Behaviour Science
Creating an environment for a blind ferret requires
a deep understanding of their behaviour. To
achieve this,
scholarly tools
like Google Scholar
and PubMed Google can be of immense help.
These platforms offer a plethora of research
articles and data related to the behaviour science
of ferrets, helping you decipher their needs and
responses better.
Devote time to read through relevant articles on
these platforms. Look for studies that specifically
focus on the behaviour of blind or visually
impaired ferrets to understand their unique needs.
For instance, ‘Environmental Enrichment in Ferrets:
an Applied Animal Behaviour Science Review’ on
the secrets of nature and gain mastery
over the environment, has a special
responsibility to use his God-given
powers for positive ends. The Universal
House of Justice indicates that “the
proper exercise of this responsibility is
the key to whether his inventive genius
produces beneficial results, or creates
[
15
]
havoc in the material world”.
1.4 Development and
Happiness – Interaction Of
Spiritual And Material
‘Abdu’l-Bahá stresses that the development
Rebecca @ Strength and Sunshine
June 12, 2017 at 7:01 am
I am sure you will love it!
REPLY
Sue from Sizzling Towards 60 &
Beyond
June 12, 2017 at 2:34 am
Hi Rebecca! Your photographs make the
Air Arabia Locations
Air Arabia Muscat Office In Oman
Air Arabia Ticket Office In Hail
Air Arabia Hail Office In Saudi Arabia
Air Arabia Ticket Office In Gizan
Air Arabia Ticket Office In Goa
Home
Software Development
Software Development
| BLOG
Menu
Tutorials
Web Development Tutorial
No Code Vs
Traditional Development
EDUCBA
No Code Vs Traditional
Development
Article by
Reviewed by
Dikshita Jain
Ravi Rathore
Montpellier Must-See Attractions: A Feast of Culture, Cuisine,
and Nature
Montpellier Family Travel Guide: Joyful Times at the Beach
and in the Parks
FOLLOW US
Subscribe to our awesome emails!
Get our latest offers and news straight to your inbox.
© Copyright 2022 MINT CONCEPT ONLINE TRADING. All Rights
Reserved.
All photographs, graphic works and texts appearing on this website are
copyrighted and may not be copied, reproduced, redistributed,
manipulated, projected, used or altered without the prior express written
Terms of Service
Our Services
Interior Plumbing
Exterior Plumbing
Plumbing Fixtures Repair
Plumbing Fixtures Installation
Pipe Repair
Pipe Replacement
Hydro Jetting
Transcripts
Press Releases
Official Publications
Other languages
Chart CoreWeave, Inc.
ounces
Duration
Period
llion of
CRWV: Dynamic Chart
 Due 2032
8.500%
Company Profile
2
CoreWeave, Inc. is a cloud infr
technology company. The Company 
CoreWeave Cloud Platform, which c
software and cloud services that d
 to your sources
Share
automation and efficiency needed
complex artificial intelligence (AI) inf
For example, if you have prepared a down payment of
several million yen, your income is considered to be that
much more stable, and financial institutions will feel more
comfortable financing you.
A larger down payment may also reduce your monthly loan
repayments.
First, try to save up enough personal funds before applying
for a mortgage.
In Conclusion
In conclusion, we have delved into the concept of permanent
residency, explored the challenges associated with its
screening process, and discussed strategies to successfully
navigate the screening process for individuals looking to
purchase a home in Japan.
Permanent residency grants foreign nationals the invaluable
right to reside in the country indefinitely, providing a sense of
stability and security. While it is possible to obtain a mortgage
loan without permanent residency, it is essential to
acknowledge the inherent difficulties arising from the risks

# # # # #

## TASK ITEM:
Throughout the data above, copy all lines where the word "down" is found.

## YOUR RESPONSE:
For example, if you have prepared a down payment of
A larger down payment may also reduce your monthly loan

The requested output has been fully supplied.